Okay, let me tell you a story. I installed Fedora 17 on a 64GB SSD to manage my RAID arrays that serve data to my home network. For grins and giggles I installed Thunderbird and told it about a couple of my email accounts. I clicked through on a link in one of those email accounts that went to a page that had a video embedded. Well, that *would* have a video embedded, on Windows or MacOS. On Linux? Just a blank box and a message about a plugin that simply doesn't exist for Linux that needs to be installed, probably a Quicktime plugin. Now I'm sure you're saying, "but that's not Linux's fault, that's Apple's fault for patenting the algorithm used for that plugin!" But see, the deal is, end users don't care whose fault it is. All they know is that they can't see that embedded video with Linux, and they can see it with Windows or MacOS. BTW, same applies to playing MP3 files -- they simply won't play. Again, a patent issue, but Joe Sixpack doesn't care why his music files won't play on his Linux system -- all he cares about is that they don't play on his Linux system. End of game.
Now let's look at another issue, one where the excuse of patents does not hold. The SSD came out of an old Asus Aspire One netbook, which I'd put it in as part of an attempt to build a mobile GPS system, one of a couple of failed attempts that eventually ended up successful with the iPad, thus rendering the need for an SSD in the Aspire One obsolete.

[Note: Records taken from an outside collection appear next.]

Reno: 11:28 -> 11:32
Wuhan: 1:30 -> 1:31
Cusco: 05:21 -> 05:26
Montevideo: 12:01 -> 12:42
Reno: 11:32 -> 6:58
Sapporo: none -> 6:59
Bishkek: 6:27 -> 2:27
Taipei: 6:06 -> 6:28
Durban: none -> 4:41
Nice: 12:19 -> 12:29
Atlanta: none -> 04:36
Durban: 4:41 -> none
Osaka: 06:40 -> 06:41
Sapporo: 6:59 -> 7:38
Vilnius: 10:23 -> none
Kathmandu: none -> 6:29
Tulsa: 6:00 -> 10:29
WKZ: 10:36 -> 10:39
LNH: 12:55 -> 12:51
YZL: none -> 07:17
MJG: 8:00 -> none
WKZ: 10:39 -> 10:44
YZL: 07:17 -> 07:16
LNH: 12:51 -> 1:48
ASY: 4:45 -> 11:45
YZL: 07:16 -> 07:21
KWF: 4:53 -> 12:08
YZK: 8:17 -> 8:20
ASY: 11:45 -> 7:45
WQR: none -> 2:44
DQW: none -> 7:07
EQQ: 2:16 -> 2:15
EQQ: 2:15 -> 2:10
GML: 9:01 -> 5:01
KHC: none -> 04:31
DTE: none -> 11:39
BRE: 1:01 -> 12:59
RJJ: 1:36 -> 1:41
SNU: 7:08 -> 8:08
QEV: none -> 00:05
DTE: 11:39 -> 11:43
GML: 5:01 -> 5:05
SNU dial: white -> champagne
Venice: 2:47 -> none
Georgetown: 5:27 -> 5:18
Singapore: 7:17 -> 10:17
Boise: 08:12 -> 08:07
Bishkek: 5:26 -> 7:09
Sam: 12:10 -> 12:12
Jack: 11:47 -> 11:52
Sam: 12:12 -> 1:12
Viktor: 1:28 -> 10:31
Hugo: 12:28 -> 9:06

So I grabbed an old 160GB hard drive to put into the Aspire One to take the place of the SSD, and imaged it using the rescue disks that I'd purchased to put an image onto the SSD in the first place. Except it didn't boot. Okay, no big deal, I'll just haul a Windows XP rescue disk over there ... err... I don't happen to have one burned? No biggie, I'll just burn one. And since I have my beautiful Linux desktop sitting here, I'll just use that to do so.
So I pop the blank CD/RW disk into the Asus SATA CD/DVD writer, and attempt to burn it using the stock Brasero disk burner... and it's utter fail. Won't do it. In fact, locks up the system for 30 seconds because it locks up the SATA bus while not doing it. What the BLEEP?! So I go check Google, and it looks like Brasero has been broken on Fedora FOR YEARS, it'll write DVD's (sometimes) but CD's? No way! So I try a couple of other programs, and have similar results. Then I go down to the underlying 'wodim' program and again the same results. At that point I'm, like, "okay, maybe it's broken CD recorder hardware". So I pull out an external USB CD recorder drive -- one that I recently used on another system that doesn't have an internal DVD-RW drive -- and attempt to use that. Same result.
So maybe it's a bad disk? So I sling the disk into my MacBook Pro, erase it, and record it. It Just Works. As would have been the case, I'm 99% certain, if I had been trying to do this under Windows 7 -- it would have Just Worked.
And lest you think this is just my physical chunk of hardware and the particular version of Linux here at home, I have similar (lack of) success recording CD-R's at work on my Centos 6.3 desktop system. There, again, I have to record CD's on my MacBook Pro because Linux simply refuses to do it. Which infuriates me, because I could write CD's for *years* under Linux, but it's broken now, and nobody seems to care (at least, it's been broken in every release of Fedora since Fedora 10, which was, what, four years ago? Five years ago?), so ...
So let's recap: I can't view videos, I can't play music, and I can't burn CD-R's. I *can* do all of those things on Windows or MacOS. What Linux does well is serving data to networks. It does that very well, my Linux box serves as the Time Machine backup for my MacBook Pro as well as being the central data repository for the various Windows laptops I have hanging around. But the desktop? When it can't do simple desktop tasks that Windows and MacOS have done for literally years? Crack. That's my only explanation for why anybody would ever make a ludicrous statement like "this is the year of desktop Linux!" given the current state of Linux.